No Cloud, No Masters | Our AI | Our Rules

This is AI on our terms. Local Machine Model (LLM), completely isolated, and running on hardware that was never meant to be used like this. The Dell T7500 Xeon had been collecting dust, an old workstation from a different era. Dual processors, loads of instruction sets, and a 2.6GHz clock speed still holding strong. It was more than enough for what I had planned.

The first obstacle was the SAS controller. We initially tried installing Arch Linux, but the installer outright refused to boot. Switched to Ubuntu, same issue. Different SSDs, multiple USB installers, nothing worked. Digging through failed installation logs finally led to the problem: the SAS controller was interfering with disk initialization. Even after disabling it in BIOS, the system still insisted on trying to interact with nonexistent drives. SAS may have been great for enterprise HDD arrays, but with SSDs, it’s just baggage. No TRIM support, unnecessary complexity, and now actively blocking progress. The only solution was to rip it out and rewire everything to SATA. The moment the OS booted and the old Windows install confirmed the SSDs were fine.

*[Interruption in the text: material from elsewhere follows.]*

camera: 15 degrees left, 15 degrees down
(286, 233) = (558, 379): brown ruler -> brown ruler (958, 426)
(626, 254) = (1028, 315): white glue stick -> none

But the display… The massive TV screen we initially used made everything unreadable, with scaling so bad we couldn’t even access the BIOS properly. After installation, we managed to fix it through Nvidia’s control panel, but that was just a temporary patch. The real fix was swapping the TV out entirely for an old 21” DVI monitor. Instantly, everything looked as it should.

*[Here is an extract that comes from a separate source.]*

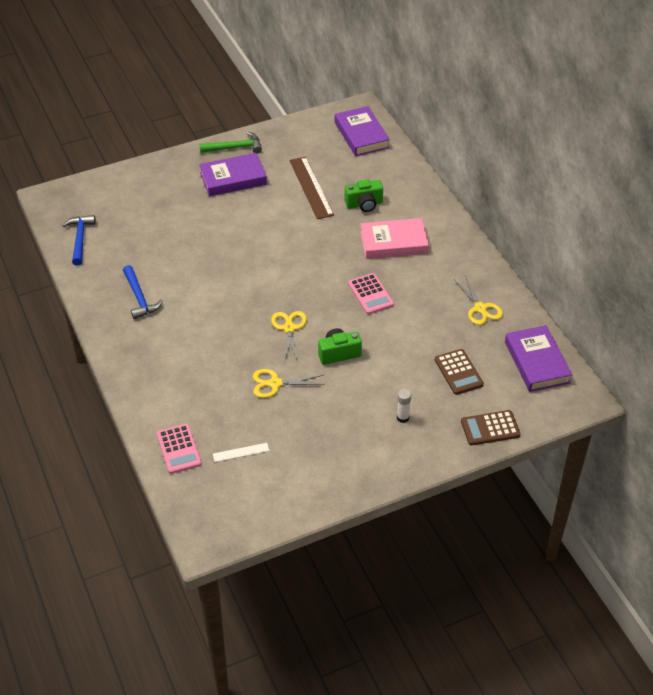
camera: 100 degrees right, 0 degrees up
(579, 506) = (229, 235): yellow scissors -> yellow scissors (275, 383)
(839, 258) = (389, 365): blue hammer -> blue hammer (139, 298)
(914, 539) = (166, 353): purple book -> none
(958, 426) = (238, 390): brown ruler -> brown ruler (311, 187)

Wi-Fi and Bluetooth? Gone. There’s no reason for this machine to have any wireless connectivity. wpa_supplicant, bluez, and every related package were wiped from existence. This system would exist in pure isolation, with only direct LAN access under strict firewall rules. No SSH, no open ports.

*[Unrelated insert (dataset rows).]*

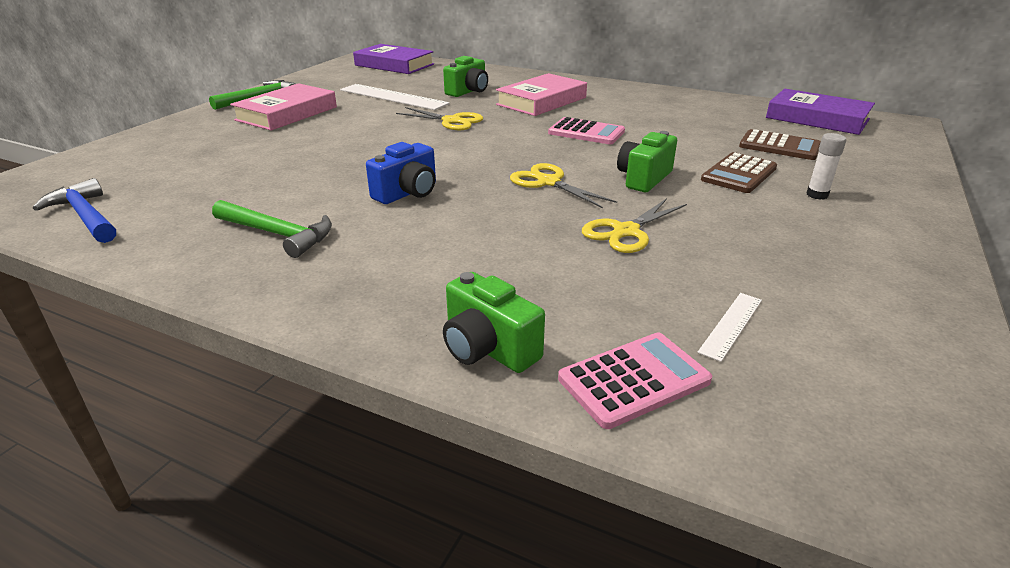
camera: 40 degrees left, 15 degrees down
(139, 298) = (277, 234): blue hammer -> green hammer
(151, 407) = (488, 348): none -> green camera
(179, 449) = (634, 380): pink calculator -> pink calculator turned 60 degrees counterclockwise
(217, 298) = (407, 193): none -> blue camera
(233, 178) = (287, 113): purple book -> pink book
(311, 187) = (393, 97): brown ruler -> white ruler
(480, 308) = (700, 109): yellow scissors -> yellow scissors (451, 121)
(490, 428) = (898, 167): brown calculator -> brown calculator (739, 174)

With the foundation secured, it was time to bring the AI online. We deployed Ollama, the perfect runtime for local AI models, and pulled in Mistral 7B. At only 5GB, it’s remarkable how much this model can process, entirely offline. CUDA acceleration was enabled, confirmed through nvidia-smi, ensuring that the GTX 1650 was doing its job. The model ran smoothly, the system remained stable, and BOSS AI was born – A fully operational local AI.

Does it replace ChatGPT? Not yet. (working on it in late 2025), and it’s completely private, but ChatGPT still has the advantage in speed and refinement. That said, the fact that a 5GB model can generate this level of response without ever touching the internet is a game changer.

BOSS AI – We built a fully operational AI system, completely local.